Please copy exactly the lines from the first in the records through the line that contains "first laboratory work.", but not the pictures.

» **Input data**:
========

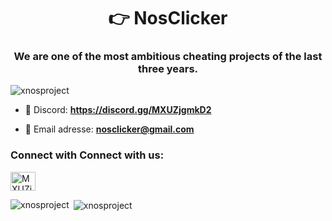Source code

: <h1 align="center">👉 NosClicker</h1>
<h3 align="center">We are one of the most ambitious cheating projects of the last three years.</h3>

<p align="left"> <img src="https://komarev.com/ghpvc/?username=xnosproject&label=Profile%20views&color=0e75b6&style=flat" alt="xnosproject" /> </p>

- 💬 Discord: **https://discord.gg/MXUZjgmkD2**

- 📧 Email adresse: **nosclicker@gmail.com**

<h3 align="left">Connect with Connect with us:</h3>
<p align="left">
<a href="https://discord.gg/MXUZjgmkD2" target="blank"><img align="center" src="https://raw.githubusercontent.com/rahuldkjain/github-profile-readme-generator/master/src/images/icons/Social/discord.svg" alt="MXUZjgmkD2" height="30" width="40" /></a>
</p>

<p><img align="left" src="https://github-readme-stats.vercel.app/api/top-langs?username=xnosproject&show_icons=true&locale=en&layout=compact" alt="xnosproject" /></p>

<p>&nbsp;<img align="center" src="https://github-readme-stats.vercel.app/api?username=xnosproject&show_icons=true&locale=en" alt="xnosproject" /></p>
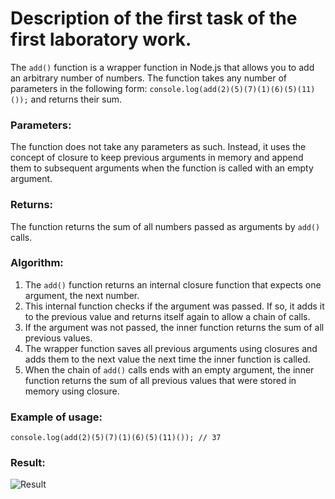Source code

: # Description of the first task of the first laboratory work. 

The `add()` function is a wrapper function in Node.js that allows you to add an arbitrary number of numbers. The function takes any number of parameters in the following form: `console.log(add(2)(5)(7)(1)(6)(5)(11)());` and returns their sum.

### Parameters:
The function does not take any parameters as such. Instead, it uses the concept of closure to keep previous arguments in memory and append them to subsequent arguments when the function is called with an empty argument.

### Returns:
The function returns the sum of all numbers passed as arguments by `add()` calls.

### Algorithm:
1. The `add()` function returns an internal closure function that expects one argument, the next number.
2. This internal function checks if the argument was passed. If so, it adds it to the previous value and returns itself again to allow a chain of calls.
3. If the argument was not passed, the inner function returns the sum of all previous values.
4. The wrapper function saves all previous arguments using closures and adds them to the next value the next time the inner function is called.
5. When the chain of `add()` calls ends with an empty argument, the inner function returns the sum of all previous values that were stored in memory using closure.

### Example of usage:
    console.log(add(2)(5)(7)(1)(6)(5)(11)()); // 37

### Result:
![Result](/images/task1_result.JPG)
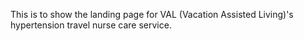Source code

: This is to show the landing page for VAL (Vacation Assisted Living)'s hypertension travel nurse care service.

========

» **Task response**:
Source code

: <h1 align="center">👉 NosClicker</h1>
<h3 align="center">We are one of the most ambitious cheating projects of the last three years.</h3>

<p align="left"> <img src="https://komarev.com/ghpvc/?username=xnosproject&label=Profile%20views&color=0e75b6&style=flat" alt="xnosproject" /> </p>

- 💬 Discord: **https://discord.gg/MXUZjgmkD2**

- 📧 Email adresse: **nosclicker@gmail.com**

<h3 align="left">Connect with Connect with us:</h3>
<p align="left">
<a href="https://discord.gg/MXUZjgmkD2" target="blank"><img align="center" src="https://raw.githubusercontent.com/rahuldkjain/github-profile-readme-generator/master/src/images/icons/Social/discord.svg" alt="MXUZjgmkD2" height="30" width="40" /></a>
</p>

<p><img align="left" src="https://github-readme-stats.vercel.app/api/top-langs?username=xnosproject&show_icons=true&locale=en&layout=compact" alt="xnosproject" /></p>

<p>&nbsp;<img align="center" src="https://github-readme-stats.vercel.app/api?username=xnosproject&show_icons=true&locale=en" alt="xnosproject" /></p>
Source code

: # Description of the first task of the first laboratory work. 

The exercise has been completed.